For a long time I thought it curious that Radagast is not mentioned by Treebeard given that he was a Maia of Yavanna, but Yavanna was the Vala of animals as well as plants. I've eventually gained the impression that the Maiar "people" of the various Valar did not necessarily partake of the whole domain of their particular Vala: hence Aiwendil-Radagast was seemingly only interested in the animal side of the Yavanna-aspect of Arda, and not the plant. In Morgoth's Ring (where would I be without "Myths Transformed"?) the Professor notes that Sauron saw Gandalf as "only a rather cleverer Radagast - cleverer, because it is more profitable (more productive of power) to become absorbed in the study of people than of animals." (p.397) This would further suggest to me that Radagast's primary interest was in animals, despite his Vala being also concerned with plants.
After all, Treebeard describes Gandalf as "the only wizard that really cares about trees." (LR p.455) Then again Treebeard does add that "I do not know the history of wizards" and in Letter 153 Professor Tolkien remarks of Treebeard that "there is quite a lot he does not know or understand. He does not know what 'wizards' are, or whence they came." (Letters p.190)

Directions:
**a)** Pull out the part of the Radagast passage that begins with the words containing "For a long time" and ends with "concerned with plants.".
**b)** Using the Radagast passage, decide whether each statement agrees with it, and back each yes or no with the exact words that settle it: (i) Treebeard calls Gandalf the only wizard who really cares about trees; (ii) Sauron judged Gandalf to be less clever than Radagast; (iii) Treebeard says he knows the history of wizards.

Entries:

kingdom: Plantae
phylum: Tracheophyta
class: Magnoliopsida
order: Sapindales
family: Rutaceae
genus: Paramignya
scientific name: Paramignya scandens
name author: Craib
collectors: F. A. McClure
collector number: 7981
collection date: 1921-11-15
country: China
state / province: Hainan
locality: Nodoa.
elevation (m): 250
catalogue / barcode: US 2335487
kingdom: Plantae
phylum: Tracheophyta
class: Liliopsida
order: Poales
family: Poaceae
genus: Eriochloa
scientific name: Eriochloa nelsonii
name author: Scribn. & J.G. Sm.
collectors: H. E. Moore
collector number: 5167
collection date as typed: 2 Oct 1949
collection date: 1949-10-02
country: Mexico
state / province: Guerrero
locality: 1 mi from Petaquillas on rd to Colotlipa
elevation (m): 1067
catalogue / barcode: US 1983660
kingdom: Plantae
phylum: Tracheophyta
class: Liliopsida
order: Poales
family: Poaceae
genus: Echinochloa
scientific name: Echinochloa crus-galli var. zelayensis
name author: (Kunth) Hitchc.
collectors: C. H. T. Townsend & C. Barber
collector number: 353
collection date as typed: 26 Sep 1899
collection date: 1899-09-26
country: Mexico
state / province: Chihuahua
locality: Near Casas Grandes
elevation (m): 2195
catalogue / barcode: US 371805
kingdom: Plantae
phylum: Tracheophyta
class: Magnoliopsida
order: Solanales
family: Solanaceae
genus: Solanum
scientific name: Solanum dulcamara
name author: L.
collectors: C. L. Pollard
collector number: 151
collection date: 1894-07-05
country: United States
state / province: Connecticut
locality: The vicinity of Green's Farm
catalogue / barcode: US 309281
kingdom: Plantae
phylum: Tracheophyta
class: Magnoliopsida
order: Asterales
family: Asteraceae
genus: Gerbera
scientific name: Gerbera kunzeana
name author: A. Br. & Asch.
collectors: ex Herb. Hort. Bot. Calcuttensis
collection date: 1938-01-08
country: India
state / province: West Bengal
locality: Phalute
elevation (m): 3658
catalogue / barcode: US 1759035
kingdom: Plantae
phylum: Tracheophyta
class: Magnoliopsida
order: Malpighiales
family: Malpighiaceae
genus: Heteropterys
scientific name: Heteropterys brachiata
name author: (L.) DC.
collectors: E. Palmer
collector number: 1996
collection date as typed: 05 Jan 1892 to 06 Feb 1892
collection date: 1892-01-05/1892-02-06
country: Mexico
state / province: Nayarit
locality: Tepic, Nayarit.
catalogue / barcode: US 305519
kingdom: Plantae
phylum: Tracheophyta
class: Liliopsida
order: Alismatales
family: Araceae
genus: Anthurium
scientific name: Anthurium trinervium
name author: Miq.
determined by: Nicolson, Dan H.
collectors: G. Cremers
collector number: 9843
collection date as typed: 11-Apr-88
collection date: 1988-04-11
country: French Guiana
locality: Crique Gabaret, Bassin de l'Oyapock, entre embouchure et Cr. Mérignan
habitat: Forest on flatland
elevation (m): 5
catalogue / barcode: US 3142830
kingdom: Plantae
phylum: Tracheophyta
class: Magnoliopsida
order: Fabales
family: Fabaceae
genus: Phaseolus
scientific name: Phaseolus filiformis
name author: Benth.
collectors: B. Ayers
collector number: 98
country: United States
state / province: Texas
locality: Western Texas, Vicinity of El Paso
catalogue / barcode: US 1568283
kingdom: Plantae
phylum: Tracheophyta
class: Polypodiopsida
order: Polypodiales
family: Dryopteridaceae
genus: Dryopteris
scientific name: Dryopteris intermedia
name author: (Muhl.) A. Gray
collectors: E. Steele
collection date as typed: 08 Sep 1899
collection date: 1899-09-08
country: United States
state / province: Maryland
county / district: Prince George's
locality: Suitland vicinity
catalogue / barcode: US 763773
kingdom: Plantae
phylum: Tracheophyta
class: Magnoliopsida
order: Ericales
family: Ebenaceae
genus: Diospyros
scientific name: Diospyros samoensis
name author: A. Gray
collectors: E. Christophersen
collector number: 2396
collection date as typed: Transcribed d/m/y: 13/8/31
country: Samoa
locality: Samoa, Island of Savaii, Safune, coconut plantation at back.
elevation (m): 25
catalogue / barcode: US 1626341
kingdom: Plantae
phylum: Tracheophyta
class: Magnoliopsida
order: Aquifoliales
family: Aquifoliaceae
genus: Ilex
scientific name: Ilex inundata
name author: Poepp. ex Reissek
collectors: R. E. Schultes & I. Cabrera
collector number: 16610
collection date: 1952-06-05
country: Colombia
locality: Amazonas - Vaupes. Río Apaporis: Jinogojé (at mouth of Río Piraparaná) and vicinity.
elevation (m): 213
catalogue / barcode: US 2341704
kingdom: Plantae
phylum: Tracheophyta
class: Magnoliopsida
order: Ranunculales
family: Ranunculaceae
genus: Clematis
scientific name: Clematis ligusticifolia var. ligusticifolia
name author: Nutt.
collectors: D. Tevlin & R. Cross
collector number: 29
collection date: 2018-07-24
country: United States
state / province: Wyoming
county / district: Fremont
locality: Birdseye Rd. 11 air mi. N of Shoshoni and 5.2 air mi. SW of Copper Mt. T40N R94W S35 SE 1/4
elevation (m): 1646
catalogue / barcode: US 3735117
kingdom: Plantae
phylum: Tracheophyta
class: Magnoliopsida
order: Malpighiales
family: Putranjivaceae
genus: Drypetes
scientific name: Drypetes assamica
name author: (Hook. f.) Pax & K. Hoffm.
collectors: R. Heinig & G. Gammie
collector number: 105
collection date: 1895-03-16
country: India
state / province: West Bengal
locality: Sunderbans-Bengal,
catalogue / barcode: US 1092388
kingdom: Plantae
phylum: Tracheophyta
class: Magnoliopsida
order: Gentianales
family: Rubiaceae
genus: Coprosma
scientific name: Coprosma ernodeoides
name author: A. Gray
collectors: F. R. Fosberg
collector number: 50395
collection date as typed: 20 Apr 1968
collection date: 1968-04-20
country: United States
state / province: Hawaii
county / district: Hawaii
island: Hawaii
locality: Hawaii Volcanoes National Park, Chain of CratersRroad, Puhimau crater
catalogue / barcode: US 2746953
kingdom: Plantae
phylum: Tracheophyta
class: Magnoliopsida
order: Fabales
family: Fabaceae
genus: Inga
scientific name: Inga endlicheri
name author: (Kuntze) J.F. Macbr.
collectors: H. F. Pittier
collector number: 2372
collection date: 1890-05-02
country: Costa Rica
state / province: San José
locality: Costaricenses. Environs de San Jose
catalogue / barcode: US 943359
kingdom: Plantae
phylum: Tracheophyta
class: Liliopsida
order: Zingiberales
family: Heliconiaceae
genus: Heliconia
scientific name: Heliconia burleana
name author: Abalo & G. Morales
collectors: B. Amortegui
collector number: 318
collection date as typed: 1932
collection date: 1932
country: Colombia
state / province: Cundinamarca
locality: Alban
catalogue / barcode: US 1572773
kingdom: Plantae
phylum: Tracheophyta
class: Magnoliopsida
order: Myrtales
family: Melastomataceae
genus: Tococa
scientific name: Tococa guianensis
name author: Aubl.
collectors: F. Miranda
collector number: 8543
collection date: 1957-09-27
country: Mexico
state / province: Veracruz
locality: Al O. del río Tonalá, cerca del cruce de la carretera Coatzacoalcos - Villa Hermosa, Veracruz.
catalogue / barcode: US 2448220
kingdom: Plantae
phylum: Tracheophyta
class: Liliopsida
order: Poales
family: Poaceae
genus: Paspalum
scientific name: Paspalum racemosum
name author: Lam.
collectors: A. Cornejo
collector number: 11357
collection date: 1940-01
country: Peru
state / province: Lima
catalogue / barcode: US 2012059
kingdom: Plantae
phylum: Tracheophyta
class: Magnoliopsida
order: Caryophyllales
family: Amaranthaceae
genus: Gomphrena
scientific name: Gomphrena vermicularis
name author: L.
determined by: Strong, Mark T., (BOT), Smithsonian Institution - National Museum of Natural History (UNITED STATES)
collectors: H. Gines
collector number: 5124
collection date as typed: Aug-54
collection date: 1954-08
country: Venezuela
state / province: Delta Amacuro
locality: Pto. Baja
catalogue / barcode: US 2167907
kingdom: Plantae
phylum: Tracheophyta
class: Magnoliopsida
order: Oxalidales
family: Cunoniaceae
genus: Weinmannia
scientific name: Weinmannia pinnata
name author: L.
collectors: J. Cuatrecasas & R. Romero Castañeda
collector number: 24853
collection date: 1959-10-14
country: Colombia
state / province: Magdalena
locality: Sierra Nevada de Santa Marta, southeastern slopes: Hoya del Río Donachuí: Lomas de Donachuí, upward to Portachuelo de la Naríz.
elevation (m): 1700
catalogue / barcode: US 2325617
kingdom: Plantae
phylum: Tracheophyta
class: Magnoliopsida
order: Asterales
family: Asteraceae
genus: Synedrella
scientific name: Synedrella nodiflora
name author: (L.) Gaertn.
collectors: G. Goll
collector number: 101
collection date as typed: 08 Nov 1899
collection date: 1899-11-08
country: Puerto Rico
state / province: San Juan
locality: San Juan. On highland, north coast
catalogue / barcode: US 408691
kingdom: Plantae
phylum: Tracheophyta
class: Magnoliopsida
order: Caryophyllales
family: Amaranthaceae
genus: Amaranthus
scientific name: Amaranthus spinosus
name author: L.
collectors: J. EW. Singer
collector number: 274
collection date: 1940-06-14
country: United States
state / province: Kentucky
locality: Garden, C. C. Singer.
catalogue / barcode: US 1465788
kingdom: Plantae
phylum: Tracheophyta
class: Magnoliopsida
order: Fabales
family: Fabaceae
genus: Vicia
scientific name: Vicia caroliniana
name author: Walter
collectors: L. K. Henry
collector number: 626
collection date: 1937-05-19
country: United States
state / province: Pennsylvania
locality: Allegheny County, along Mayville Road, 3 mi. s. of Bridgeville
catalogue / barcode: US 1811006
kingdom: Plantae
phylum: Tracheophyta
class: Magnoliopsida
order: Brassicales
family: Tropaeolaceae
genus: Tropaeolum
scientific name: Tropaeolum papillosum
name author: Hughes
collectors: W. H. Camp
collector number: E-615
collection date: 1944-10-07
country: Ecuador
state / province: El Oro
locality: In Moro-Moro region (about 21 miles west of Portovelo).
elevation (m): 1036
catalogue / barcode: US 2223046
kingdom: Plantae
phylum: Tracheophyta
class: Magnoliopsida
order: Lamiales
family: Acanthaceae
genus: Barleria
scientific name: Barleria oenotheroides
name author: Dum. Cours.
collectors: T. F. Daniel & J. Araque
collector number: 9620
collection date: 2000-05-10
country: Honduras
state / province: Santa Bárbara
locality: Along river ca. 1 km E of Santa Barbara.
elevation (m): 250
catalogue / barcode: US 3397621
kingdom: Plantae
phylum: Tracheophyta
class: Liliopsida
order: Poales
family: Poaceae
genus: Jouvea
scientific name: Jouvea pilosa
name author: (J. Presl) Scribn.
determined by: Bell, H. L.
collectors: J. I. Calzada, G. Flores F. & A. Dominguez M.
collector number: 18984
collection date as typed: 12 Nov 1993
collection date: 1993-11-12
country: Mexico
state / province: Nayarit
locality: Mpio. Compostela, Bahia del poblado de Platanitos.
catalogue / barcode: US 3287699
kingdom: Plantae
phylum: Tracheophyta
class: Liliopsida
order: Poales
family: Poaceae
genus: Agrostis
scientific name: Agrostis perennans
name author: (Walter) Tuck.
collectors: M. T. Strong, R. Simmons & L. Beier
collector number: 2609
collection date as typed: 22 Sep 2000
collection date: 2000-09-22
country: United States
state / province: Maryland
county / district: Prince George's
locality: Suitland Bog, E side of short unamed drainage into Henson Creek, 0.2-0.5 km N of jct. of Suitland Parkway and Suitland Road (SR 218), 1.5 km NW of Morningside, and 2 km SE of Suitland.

Answers for the exercise:
**a)**
For a long time I thought it curious that Radagast is not mentioned by Treebeard given that he was a Maia of Yavanna, but Yavanna was the Vala of animals as well as plants. I've eventually gained the impression that the Maiar "people" of the various Valar did not necessarily partake of the whole domain of their particular Vala: hence Aiwendil-Radagast was seemingly only interested in the animal side of the Yavanna-aspect of Arda, and not the plant. In Morgoth's Ring (where would I be without "Myths Transformed"?) the Professor notes that Sauron saw Gandalf as "only a rather cleverer Radagast - cleverer, because it is more profitable (more productive of power) to become absorbed in the study of people than of animals." (p.397) This would further suggest to me that Radagast's primary interest was in animals, despite his Vala being also concerned with plants.

**b)**
(i) Yes: "the only wizard that really cares about trees."
(ii) No: "only a rather cleverer Radagast"
(iii) No: "I do not know the history of wizards"